Cyndee Knight is trying to evacuate 15 young women and two children who were orphans in Ukraine.

ATLANTA — Thousands of people are trying to flee from the Russian invasion of Ukraine and 15 of them are being guided by a woman right here in Atlanta.

Hope Now Ministries has worked with an orphanage in Ukraine for decades and is now trying to get those young people out of the country.

Cyndee Knight has a map of Ukraine up on her laptop– a pen and paper to keep a running list of the routes that will work best for escape.

"Here's the border crossing right here, here's the line for Romania, Ukraine and Romania, so this is one of the border crossings," Knight said.

She's trying to evacuate 15 young women and two children who were orphans in Ukraine.

"I said, are you really gone, did you really go? You have to prove it to me. So they sent me a video of what it's like in the van," she said. 

Knight started traveling to Ukraine 16 years ago on mission trips to support the orphanages there. Knight is the President of Hope Now Ministries and founded programs for kids who age out of the orphanages at 14 in that country.

"Children who live in an orphanage, they have been abandoned, not just once, but many times over their life. and now, in a way, they're being abandoned as well," she said.

It's the girls from that program she founded that she's trying to get out of the country now.

"They spent the first 24 hours together in a subway. There's no food, there's no toilets, there's no heat, nothing," she said. 

They're traveling in two vans the ministry brought, and staying at local churches as they try and escape the war.

"She's squinting because you can't have any lights on after the lights go down because you can't have anyone making a location," she said. 

Her ministry could only evacuate the girls, because the boys may be conscripted into the army to fight.

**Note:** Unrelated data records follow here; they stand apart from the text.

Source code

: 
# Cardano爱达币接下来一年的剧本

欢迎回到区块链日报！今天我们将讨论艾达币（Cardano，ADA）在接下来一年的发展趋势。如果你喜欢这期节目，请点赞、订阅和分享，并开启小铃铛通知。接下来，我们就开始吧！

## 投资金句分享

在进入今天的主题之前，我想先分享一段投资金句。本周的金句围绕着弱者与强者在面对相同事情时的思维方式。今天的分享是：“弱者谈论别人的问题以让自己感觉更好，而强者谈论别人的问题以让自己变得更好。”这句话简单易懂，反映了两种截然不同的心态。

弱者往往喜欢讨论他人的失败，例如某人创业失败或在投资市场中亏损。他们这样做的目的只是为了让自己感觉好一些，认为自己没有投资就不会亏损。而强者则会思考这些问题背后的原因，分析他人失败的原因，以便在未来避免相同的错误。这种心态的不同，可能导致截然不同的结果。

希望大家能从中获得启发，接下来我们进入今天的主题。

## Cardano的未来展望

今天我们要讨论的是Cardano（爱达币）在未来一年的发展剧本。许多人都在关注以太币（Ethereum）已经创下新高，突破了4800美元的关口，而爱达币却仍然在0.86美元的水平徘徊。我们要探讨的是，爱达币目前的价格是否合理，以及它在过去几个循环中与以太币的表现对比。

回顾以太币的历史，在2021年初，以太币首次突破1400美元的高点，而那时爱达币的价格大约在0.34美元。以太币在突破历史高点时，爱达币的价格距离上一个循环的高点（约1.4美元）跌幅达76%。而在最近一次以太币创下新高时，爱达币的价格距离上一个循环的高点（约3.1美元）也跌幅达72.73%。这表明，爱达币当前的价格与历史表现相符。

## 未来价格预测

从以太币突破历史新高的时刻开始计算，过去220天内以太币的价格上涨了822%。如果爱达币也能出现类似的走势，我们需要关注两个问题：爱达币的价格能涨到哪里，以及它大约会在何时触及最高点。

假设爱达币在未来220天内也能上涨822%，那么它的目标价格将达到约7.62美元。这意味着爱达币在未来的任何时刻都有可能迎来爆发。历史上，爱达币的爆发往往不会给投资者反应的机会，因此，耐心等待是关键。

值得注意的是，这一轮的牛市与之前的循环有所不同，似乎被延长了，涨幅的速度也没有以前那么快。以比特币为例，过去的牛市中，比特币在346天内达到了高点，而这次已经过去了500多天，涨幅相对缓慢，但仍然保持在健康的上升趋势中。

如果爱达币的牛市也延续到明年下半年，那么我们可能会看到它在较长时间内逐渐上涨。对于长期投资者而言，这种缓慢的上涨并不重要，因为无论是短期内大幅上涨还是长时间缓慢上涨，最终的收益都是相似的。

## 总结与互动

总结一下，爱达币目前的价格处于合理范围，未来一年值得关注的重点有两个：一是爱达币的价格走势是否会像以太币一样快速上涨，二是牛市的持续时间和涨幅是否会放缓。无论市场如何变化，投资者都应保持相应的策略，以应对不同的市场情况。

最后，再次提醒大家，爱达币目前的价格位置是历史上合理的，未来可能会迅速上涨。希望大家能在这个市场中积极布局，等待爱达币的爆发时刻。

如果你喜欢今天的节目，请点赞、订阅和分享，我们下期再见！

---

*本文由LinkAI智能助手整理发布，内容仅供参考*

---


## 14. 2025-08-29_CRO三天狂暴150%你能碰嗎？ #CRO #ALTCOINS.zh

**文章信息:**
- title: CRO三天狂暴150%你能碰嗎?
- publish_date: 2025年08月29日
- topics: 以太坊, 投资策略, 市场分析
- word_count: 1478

But the young women fleeing in her church vans are facing a fight of their own.

"They're wondering at any second if a missile is going to hit their car. And they don't have enough food, and they don't have enough water. Everything is waiting for them on the other side of the border. But they have a very long journey to get there, and then an almost insurmountable journey to get through the border," Knight said. 

She's made plans with women in Romania to pick the girls up at the border if they can make it that far.

She's coordinating with volunteers in Ireland, Norway, Sweden and France to help them when they do get through.

But until then, she's waiting by her phone.

"The most important thing is when I get messages from Ukraine. (tears) just, thanking me for what I am trying to do. And there's a lot we can do here from the states," she said. 

Knight should know by tomorrow afternoon if her girls made it to the border safely.